Il Festival del centenario dell’Arena di Verona è iniziato all’insegna della capacità d’innovare e di proporre un classico verdiano come Aida sotto una veste completamente nuova e per molti versi accattivante, grazie alla regia di Carlus Padrissa e di Ales Ollé de La Fura dels Baus. Caratteristica del Centenario sarà proprio la contrapposizione tra un’Aida in veste “moderna” proposta nella scenografia ideata appositamente per gli spazi areniani dalla Fura dels Baus e quella “classica” del primo allestimento del 1913 che sarà rappresentata durante gli spettacoli del mese di agosto.

Nei 100 anni che separano i due allestimenti, un abisso di tecnicità e di sensibilità: se per la “prima” del 1913 l’Aida fu un tripudio di artisti e di comparse con uno stuolo di animali, per la “prima” del 2013 si è puntato sul minimalismo e sulla tecnologia, con gli animali vivi sostituiti da spettacolari animali meccanici, cinque cammelli ed un elefante, mentre l’ambientazione è costituita da una serie di dune gonfiabili poste sulle gradinate retropalco che vengono srotolate e innalzate (con un sottofondo di sibilo pneumatico che copre in parte i cantanti) durante il “Ritorno al vincitor” e due tralicci a sostegno di una piattaforma mobile che serve da supporto allo specchio solare che sarà montato durante la recita del “Trionfo” mentre Radames mostra il bottino di guerra. Un’Aida che è iniziata proponendo al pubblico un inedito preludio lungo 15 minuti, dove un gruppo di comparse simulava una spedizione di archeologi impegnata a smontare reperti da spedire al British Museum di Londra.

----

* _COSA FARE_
Ripeti per intero il testo sull'Aida all'Arena di Verona, senza cambiare una parola. Le voci provengono da un'altra fonte.

* _VOCI FORNITE_
----

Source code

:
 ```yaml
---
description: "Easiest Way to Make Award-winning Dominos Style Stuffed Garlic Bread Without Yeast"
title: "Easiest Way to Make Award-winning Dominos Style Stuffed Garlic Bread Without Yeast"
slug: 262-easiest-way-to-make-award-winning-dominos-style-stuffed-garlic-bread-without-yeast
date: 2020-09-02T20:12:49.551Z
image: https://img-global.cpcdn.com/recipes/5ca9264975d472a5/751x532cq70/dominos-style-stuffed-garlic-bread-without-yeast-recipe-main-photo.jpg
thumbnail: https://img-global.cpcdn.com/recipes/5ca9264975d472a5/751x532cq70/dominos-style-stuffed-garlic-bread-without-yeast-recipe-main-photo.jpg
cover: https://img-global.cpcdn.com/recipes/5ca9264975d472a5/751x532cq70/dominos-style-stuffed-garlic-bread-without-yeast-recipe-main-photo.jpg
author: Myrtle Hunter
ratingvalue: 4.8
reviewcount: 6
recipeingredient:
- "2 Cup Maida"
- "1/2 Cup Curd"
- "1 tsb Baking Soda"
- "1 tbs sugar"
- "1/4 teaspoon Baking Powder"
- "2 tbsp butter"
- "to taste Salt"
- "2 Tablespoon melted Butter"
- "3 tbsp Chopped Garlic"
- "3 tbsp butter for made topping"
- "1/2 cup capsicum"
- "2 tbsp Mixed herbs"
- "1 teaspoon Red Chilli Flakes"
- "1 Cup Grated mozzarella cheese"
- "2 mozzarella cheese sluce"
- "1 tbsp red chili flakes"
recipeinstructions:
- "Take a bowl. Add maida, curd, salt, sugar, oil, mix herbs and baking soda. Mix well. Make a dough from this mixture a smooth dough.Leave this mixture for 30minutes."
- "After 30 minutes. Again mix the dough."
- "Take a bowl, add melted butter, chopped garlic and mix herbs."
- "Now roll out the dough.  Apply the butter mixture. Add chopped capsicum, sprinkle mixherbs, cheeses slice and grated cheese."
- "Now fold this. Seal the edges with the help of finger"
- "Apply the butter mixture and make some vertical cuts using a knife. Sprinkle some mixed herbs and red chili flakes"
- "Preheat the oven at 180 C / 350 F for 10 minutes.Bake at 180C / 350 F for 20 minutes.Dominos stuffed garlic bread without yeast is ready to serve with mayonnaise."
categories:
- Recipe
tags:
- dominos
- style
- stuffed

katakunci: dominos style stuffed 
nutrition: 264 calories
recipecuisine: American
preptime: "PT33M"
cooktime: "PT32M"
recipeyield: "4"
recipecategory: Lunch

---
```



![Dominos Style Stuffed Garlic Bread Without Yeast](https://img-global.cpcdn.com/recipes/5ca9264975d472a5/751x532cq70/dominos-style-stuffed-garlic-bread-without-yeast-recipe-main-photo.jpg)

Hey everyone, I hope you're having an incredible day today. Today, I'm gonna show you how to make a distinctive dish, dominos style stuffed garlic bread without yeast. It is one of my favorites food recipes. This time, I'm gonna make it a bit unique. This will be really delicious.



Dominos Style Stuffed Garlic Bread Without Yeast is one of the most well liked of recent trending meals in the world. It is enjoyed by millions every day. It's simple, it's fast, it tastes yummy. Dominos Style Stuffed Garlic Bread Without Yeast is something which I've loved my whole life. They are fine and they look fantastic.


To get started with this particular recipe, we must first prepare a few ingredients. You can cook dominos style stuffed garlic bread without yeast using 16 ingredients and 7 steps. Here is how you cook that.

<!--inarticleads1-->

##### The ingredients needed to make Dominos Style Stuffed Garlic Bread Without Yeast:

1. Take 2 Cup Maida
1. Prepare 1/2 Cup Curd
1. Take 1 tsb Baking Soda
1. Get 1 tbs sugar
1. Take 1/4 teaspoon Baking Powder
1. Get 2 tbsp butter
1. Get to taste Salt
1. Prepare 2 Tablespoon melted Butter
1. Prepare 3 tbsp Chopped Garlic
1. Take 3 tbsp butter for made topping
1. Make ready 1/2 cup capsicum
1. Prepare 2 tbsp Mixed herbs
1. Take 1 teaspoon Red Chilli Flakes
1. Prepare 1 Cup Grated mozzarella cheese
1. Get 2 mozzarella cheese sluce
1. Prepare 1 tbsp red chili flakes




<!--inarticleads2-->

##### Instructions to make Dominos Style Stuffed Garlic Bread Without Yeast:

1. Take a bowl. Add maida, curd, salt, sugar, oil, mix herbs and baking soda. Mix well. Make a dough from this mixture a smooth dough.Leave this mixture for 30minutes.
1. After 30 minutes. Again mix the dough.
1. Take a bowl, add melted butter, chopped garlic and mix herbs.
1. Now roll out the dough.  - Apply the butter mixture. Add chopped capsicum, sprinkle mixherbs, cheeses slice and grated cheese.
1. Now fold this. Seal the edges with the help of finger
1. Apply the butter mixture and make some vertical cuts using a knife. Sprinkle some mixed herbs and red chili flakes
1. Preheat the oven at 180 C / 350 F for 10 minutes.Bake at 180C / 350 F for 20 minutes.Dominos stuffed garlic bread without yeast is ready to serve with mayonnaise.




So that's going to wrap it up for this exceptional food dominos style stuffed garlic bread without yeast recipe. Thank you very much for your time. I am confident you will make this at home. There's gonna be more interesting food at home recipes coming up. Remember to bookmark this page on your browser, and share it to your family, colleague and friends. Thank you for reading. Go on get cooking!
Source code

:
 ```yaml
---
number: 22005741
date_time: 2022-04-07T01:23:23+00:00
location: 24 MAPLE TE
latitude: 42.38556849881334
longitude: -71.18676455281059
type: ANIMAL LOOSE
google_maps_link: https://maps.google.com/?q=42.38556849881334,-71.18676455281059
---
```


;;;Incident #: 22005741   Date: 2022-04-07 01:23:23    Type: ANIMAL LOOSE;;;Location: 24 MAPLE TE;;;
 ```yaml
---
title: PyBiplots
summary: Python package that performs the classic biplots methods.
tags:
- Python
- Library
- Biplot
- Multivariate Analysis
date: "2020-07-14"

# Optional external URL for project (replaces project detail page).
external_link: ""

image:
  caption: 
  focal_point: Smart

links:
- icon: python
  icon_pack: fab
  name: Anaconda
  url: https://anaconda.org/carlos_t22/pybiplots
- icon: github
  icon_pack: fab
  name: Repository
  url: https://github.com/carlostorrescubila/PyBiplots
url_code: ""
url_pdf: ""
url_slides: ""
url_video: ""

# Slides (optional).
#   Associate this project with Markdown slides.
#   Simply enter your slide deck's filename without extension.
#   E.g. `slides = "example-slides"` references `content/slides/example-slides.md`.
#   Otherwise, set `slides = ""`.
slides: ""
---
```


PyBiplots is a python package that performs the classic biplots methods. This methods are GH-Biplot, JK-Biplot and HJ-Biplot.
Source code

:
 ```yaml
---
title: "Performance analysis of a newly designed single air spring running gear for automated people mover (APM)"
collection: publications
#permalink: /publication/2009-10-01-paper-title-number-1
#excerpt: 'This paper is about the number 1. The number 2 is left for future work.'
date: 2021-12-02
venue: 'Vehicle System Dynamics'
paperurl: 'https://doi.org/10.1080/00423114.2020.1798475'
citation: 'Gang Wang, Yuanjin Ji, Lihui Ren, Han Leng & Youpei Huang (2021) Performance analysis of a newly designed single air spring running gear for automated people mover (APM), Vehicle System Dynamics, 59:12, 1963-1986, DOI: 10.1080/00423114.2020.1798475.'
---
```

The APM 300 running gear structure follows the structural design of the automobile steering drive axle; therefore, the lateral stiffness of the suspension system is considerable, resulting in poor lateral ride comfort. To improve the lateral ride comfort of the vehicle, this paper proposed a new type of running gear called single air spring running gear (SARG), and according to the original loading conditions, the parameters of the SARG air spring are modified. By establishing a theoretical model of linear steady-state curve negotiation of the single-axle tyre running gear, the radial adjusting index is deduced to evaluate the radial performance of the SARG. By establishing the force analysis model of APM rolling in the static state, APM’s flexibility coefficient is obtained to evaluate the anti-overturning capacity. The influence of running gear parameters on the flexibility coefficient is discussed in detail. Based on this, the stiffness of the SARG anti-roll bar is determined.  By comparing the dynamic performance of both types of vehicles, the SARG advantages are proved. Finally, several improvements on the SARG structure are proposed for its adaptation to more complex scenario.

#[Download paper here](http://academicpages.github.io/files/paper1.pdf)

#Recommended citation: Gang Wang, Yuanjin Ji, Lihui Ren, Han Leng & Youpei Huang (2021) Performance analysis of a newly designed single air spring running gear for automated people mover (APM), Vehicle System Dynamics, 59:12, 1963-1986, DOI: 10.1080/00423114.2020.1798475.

----

* _LA RISPOSTA_
Il Festival del centenario dell’Arena di Verona è iniziato all’insegna della capacità d’innovare e di proporre un classico verdiano come Aida sotto una veste completamente nuova e per molti versi accattivante, grazie alla regia di Carlus Padrissa e di Ales Ollé de La Fura dels Baus. Caratteristica del Centenario sarà proprio la contrapposizione tra un’Aida in veste “moderna” proposta nella scenografia ideata appositamente per gli spazi areniani dalla Fura dels Baus e quella “classica” del primo allestimento del 1913 che sarà rappresentata durante gli spettacoli del mese di agosto.

Nei 100 anni che separano i due allestimenti, un abisso di tecnicità e di sensibilità: se per la “prima” del 1913 l’Aida fu un tripudio di artisti e di comparse con uno stuolo di animali, per la “prima” del 2013 si è puntato sul minimalismo e sulla tecnologia, con gli animali vivi sostituiti da spettacolari animali meccanici, cinque cammelli ed un elefante, mentre l’ambientazione è costituita da una serie di dune gonfiabili poste sulle gradinate retropalco che vengono srotolate e innalzate (con un sottofondo di sibilo pneumatico che copre in parte i cantanti) durante il “Ritorno al vincitor” e due tralicci a sostegno di una piattaforma mobile che serve da supporto allo specchio solare che sarà montato durante la recita del “Trionfo” mentre Radames mostra il bottino di guerra. Un’Aida che è iniziata proponendo al pubblico un inedito preludio lungo 15 minuti, dove un gruppo di comparse simulava una spedizione di archeologi impegnata a smontare reperti da spedire al British Museum di Londra.